[Data visualization images]
□ □ □

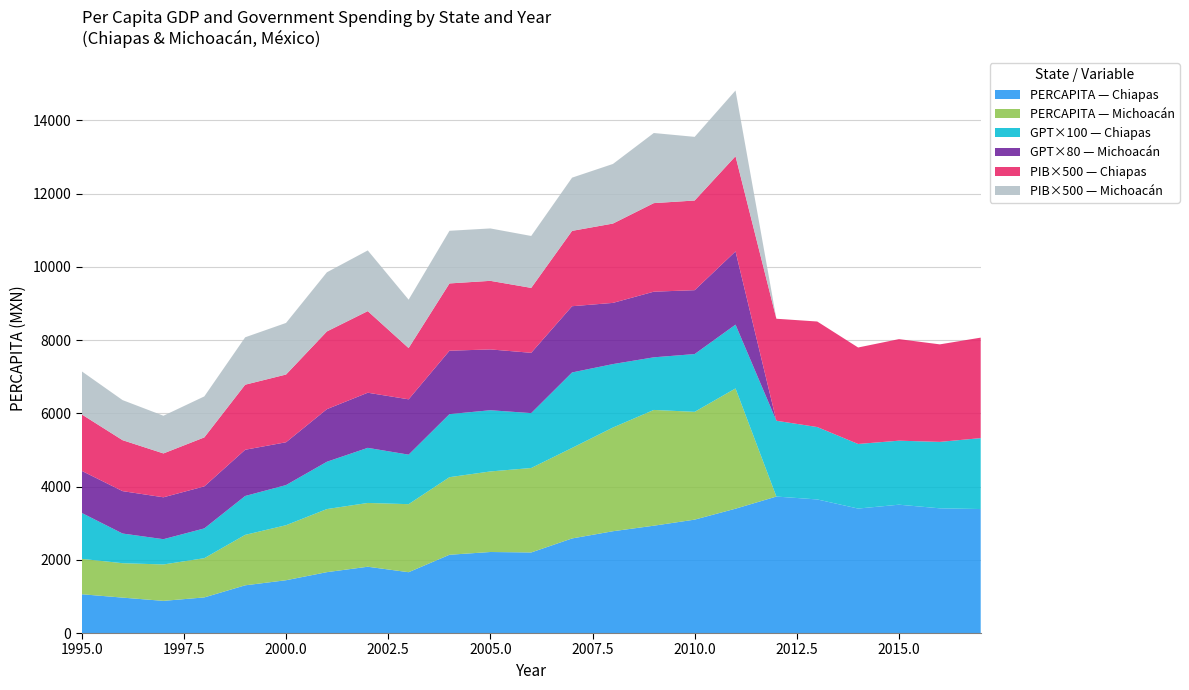

Reading right to left, transcribe all the data shown in this chart.

Chiapas: 3386.2	3406.1	3505.1	3399.5	3648.7	3727.3	3396.0	3097.2	2931.4	2780.3	2583.3	2200.5	2213.1	2137.5	1661.2	1810.6	1662.8	1442.2	1302.9	972.8	878.3	967.2	1059.6
Michoacán: 0.0	0.0	0.0	0.0	0.0	0.0	3284.5	2943.8	3161.4	2831.9	2472.3	2306.5	2200.0	2118.9	1858.4	1741.9	1722.9	1502.5	1377.9	1071.3	994.2	939.8	966.5
GPT_Chiapas: 19.4	18.1	17.5	17.6	19.8	20.7	17.4	15.8	14.4	17.3	20.6	15.0	16.7	17.2	13.5	15.1	12.9	11.0	10.6	8.1	6.9	8.1	12.5
GPT_Michoacán: 0.0	0.0	0.0	0.0	0.0	0.0	25.0	21.8	22.4	20.9	22.6	20.6	20.8	21.6	18.9	18.8	18.0	14.6	15.8	14.3	14.3	14.5	14.4
PIB_Chiapas: 5.5	5.3	5.5	5.3	5.8	5.6	5.2	4.9	4.8	4.3	4.1	3.5	3.7	3.7	2.8	4.5	4.2	3.7	3.6	2.7	2.4	2.8	3.1
PIB_Michoacán: 0.0	0.0	0.0	0.0	0.0	0.0	3.6	3.5	3.8	3.3	2.9	2.8	2.9	2.9	2.6	3.3	3.2	2.8	2.6	2.2	2.1	2.2	2.4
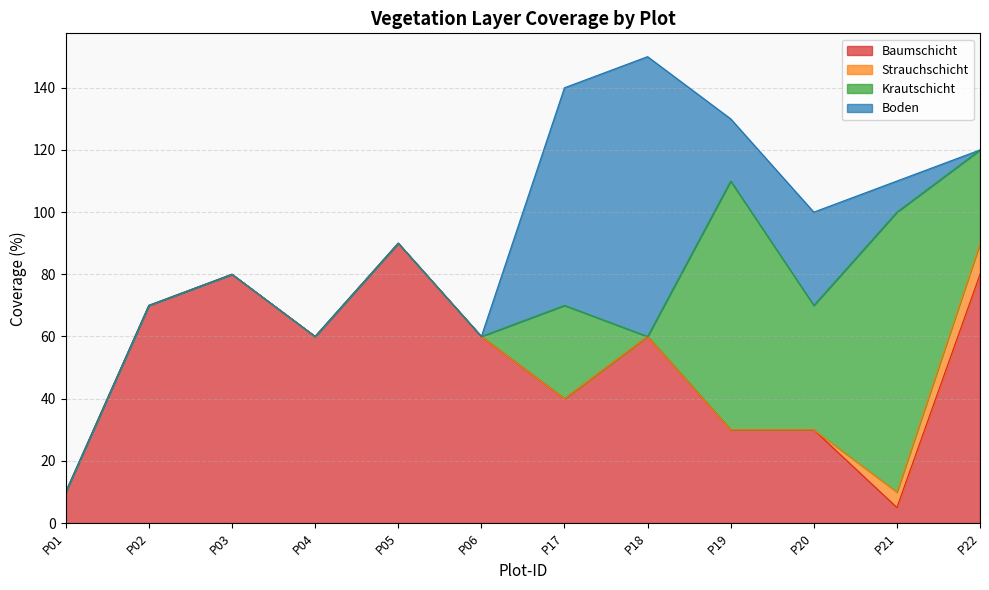

What is the value of the Baumschicht point at the 9th from the left?

30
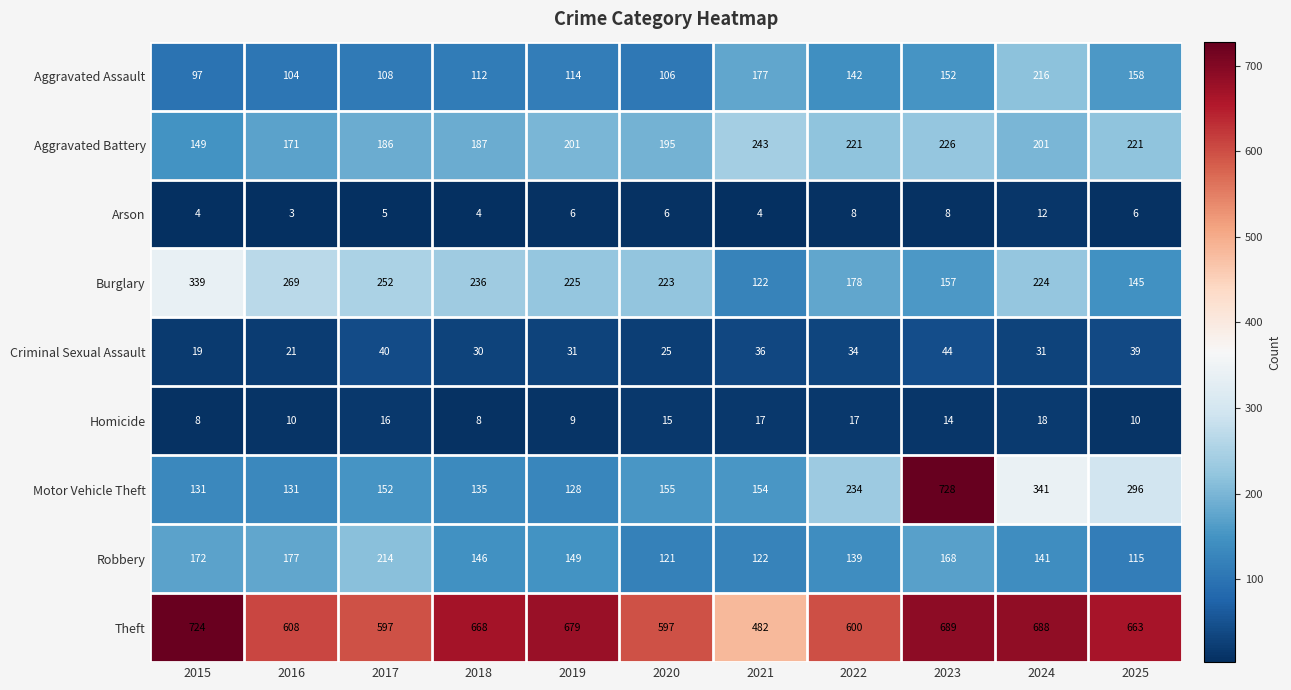

What is the minimum value for Criminal Sexual Assault?

19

□ □ □

Rewrite the rows above without the pictures, replacing "value" with "figure" everywhere and leaving all else as it is.

EXERCISE RESPONSE »
Reading right to left, transcribe all the data shown in this chart.

Chiapas: 3386.2	3406.1	3505.1	3399.5	3648.7	3727.3	3396.0	3097.2	2931.4	2780.3	2583.3	2200.5	2213.1	2137.5	1661.2	1810.6	1662.8	1442.2	1302.9	972.8	878.3	967.2	1059.6
Michoacán: 0.0	0.0	0.0	0.0	0.0	0.0	3284.5	2943.8	3161.4	2831.9	2472.3	2306.5	2200.0	2118.9	1858.4	1741.9	1722.9	1502.5	1377.9	1071.3	994.2	939.8	966.5
GPT_Chiapas: 19.4	18.1	17.5	17.6	19.8	20.7	17.4	15.8	14.4	17.3	20.6	15.0	16.7	17.2	13.5	15.1	12.9	11.0	10.6	8.1	6.9	8.1	12.5
GPT_Michoacán: 0.0	0.0	0.0	0.0	0.0	0.0	25.0	21.8	22.4	20.9	22.6	20.6	20.8	21.6	18.9	18.8	18.0	14.6	15.8	14.3	14.3	14.5	14.4
PIB_Chiapas: 5.5	5.3	5.5	5.3	5.8	5.6	5.2	4.9	4.8	4.3	4.1	3.5	3.7	3.7	2.8	4.5	4.2	3.7	3.6	2.7	2.4	2.8	3.1
PIB_Michoacán: 0.0	0.0	0.0	0.0	0.0	0.0	3.6	3.5	3.8	3.3	2.9	2.8	2.9	2.9	2.6	3.3	3.2	2.8	2.6	2.2	2.1	2.2	2.4

What is the figure of the Baumschicht point at the 9th from the left?

30

What is the minimum figure for Criminal Sexual Assault?

19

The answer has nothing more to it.